The data is drawn from ‘Beyond Boundaries: The Future of Cybersecurity in the New World of Work’, a commissioned study of more than 1,300 security leaders, business executives and remote employees worldwide, including 92 responses in India, conducted by Forrester Consulting on behalf of Tenable.
Culture shift
As per the report, 80 per cent of Indian organisations plan to have employees working from home at least once a week in the next 12-24 months, while 63 per cent plan to make a permanent move to remote work over the next two years.
However, 53 per cent of security and business leaders showed concerns that their organisations are only somewhat or not at all prepared to secure their workforce strategy.
Also see: ‘Cultural adaption, ensuring trust key for success of digitisation’
The lack of employee awareness to secure home networks and personal devices (53 per cent) and visibility into employee security practices (56 per cent) are the specific challenges that emerged in terms of security.
Furthermore, only 29 per cent of respondents felt that they have enough staff to adequately monitor the attack surface.
“It’s clear that organisations need to eliminate blind-spots by shoring up their defences to support the next phase of their workforce model,” the report said.
Third-party vendors
The study also found that the fast deployment of new technologies to facilitate remote work heightened the level of risk for Indian businesses.

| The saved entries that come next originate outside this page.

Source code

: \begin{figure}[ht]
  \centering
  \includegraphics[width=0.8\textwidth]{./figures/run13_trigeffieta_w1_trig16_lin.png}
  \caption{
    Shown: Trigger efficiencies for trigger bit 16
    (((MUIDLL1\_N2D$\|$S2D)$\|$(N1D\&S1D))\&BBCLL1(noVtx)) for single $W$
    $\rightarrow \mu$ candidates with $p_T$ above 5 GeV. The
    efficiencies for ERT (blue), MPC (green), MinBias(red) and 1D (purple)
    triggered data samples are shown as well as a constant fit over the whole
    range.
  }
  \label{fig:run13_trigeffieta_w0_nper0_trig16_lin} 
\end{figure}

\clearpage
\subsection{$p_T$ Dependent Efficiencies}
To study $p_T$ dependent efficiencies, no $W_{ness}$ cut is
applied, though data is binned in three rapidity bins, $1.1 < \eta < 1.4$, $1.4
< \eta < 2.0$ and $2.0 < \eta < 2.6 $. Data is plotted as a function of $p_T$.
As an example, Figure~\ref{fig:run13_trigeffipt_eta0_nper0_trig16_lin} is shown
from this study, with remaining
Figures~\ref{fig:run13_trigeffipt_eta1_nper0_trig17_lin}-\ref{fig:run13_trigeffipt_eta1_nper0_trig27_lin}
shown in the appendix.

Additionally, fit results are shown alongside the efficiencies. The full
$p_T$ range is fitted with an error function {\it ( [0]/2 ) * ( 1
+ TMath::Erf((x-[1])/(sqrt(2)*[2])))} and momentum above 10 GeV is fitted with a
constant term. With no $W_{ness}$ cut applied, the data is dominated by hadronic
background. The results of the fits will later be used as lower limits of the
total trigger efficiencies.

In the past year, a significant 88 per cent of Indian organisations experienced a business-impacting cyberattack, with 56 per cent of respondents indicating that the attacks targeted remote workers.
63 per cent of security leaders attributed recent attacks to a third-party software vendor compromise — underscoring the need for greater visibility into the atomised attack surface.
New reality
“The future of work is without perimeters and organisations must be prepared to secure their new reality,” said Kartik Shahani, country manager at Tenable India.
“It’s more important than ever for business and security leaders to lock arms and weave cybersecurity into the fabric of their organisations’ digital infrastructure. Organisations must rethink their approach to understanding and managing cyber risks in the new world of work,” Shahani added.
Also see: Can’t but bank on cybersecurity
“Hybrid work models and a digital-first economy have brought cybersecurity front and centre as a critical investment that can make or break short- and long-term business strategies,” the report further added.
In a bid to address this demand, Indian security leaders plan to increase cybersecurity investments in vulnerability management (92 per cent), cloud infrastructure and platforms (84 per cent) and identity access management (66 per cent).